To get more detailed info on the above and other proposed changes go to http://www.fda.gov/Food/GuidanceRegulation/GuidanceDocumentsRegulatoryInformation/LabelingNutrition/ucm387533.htm.
The two example labels on the FDA site at http://www.fda.gov/ForConsumers/ConsumerUpdates/ucm387114.htm#current contrast the two by showing some of the changes the FDA is proposing.
As you can see from these labels, the number of calories in a serving stands out a lot more and other than that the proposed label may or may not be easier to read or more helpful.
They could have done a lot more. But to keep things reasonable so that the Nutrition Facts have to be delivered as a separate pamphlet here are my suggestions.
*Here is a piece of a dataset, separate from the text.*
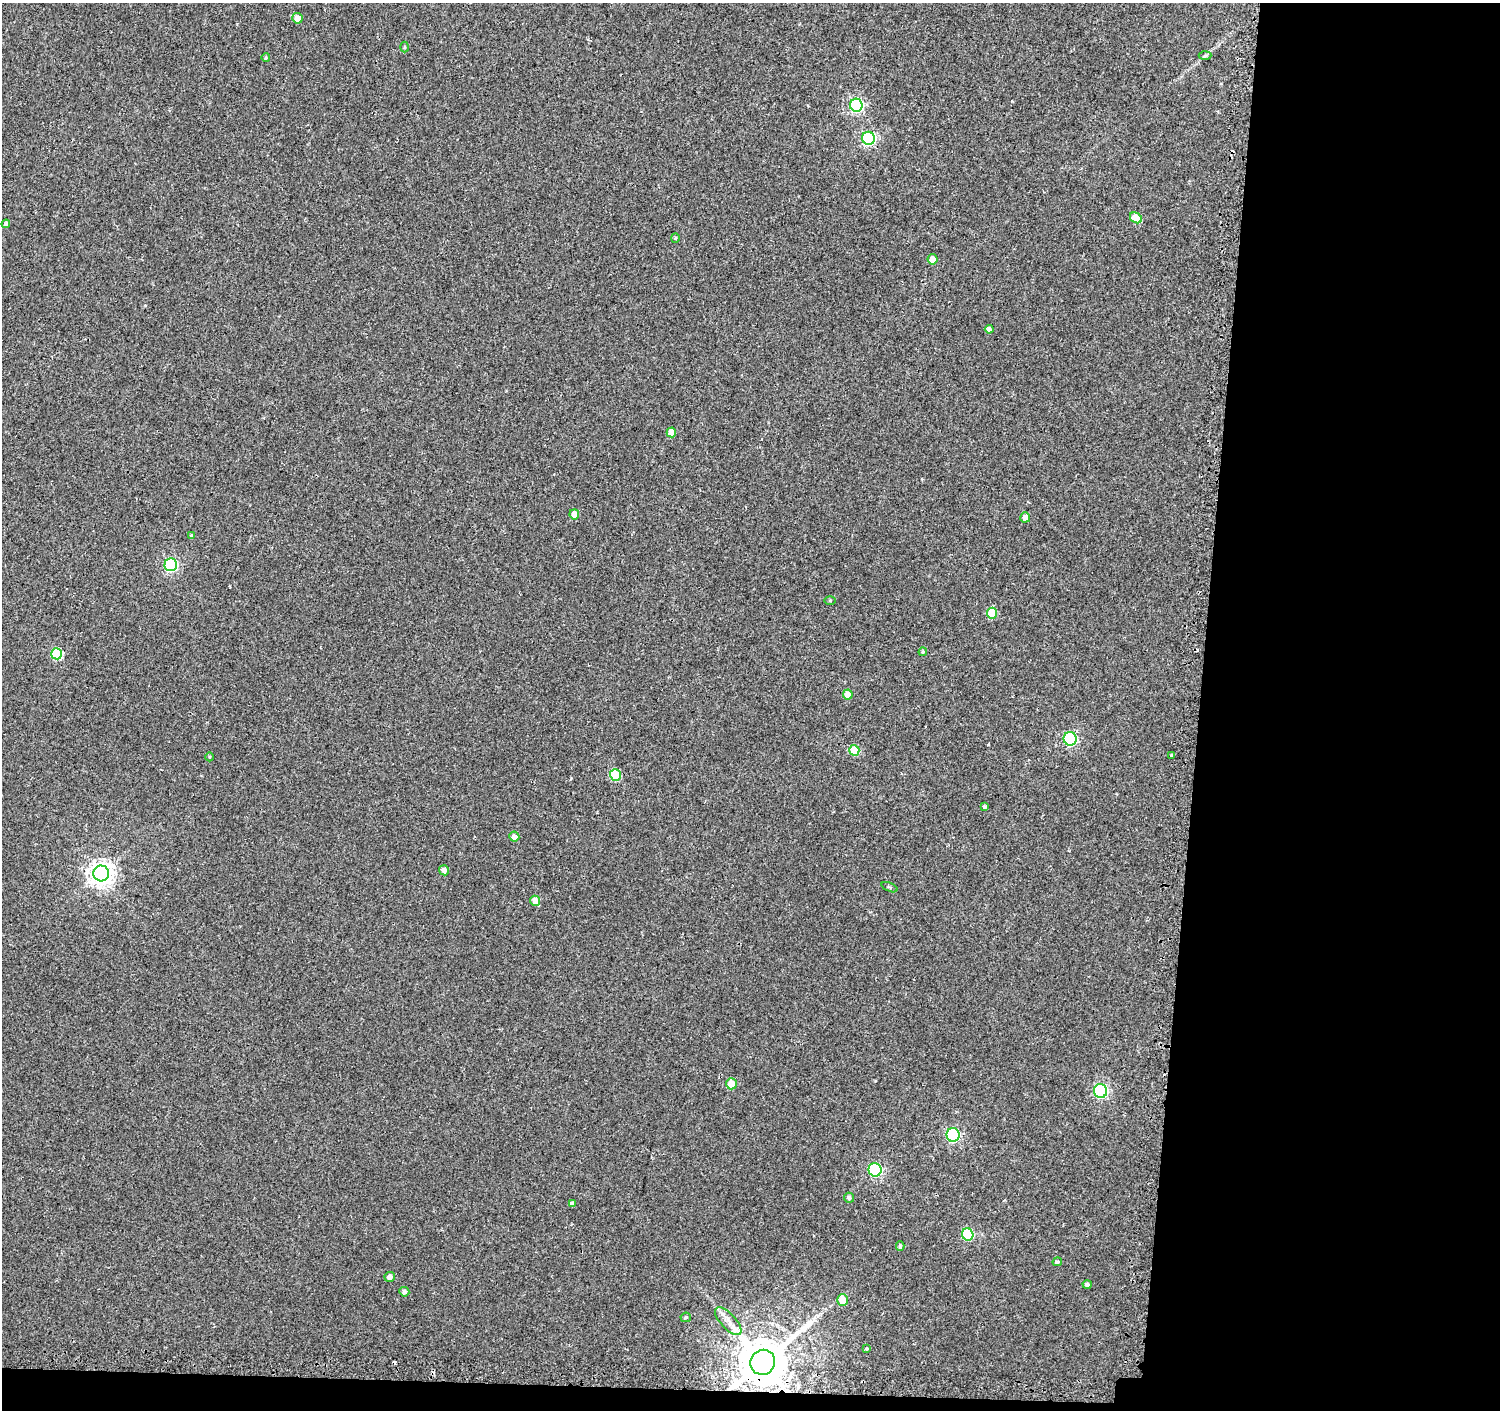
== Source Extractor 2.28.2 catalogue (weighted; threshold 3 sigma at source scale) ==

On a minimalist level they could have kept the vitamin A and vitamin C and added vitamin B12 and even Zinc not only for the sake of vegetarians but for those of us who are serious about exercise, fitness, body composition and performance. As well the conversion of beta-carotene into vitamin A units is misplaced since coversion of the caretenoids into vitamin A varies with individuals. As such, vitamin A and beta carotene and other caretenoids should be listed separately. Also the insistance on folic acid and not folate as well does us a disservice and both should be allowed to be on the label.
Under the fat category they could have added monounsaturated and polyunsaturated fat amounts and also omega-6 and more importantly the omega-3 levels, and even DHA and EPA amounts.
There are additions that should be added under the protein category. This listing, measured in grams, tells you how much total protein is in a single serving of a food. While there are differences in the biological value and effects of various protein sources, there is no distinction made for the type of protein or the source. Also amino acids and peptides (including glutamine peptides from hydrolyzed wheat gluten) are not included as they’re not considered whole food proteins. In my view this is a serious mistake as amino acids and peptides are the breakdown products of whole protein and as such should be considered in the total protein count.
And there are additions and changes that should be made under the carbohydrate category. You’ll find this info in detail in my previous article at http://www.mauromd.com/det-articles-17-Understanding-Nutrition-Labels.php. In short they need to include info on the kinds of carbs and fiber, as well as disguised carbohydrates (see my previous article).
And to make things easier to digest, I suggest they get rid of the whole bit about Percent Daily Values, at the very least as far as the macronutrients but also as far as micronutrients (or at least allow a range rather than a rather arbitrary and in most cases inadequate daily allowance). Not only is all of it rather arbitrary but anyone who knows anything about nutrition takes it seriously anyways since it’s a slippery slope at best.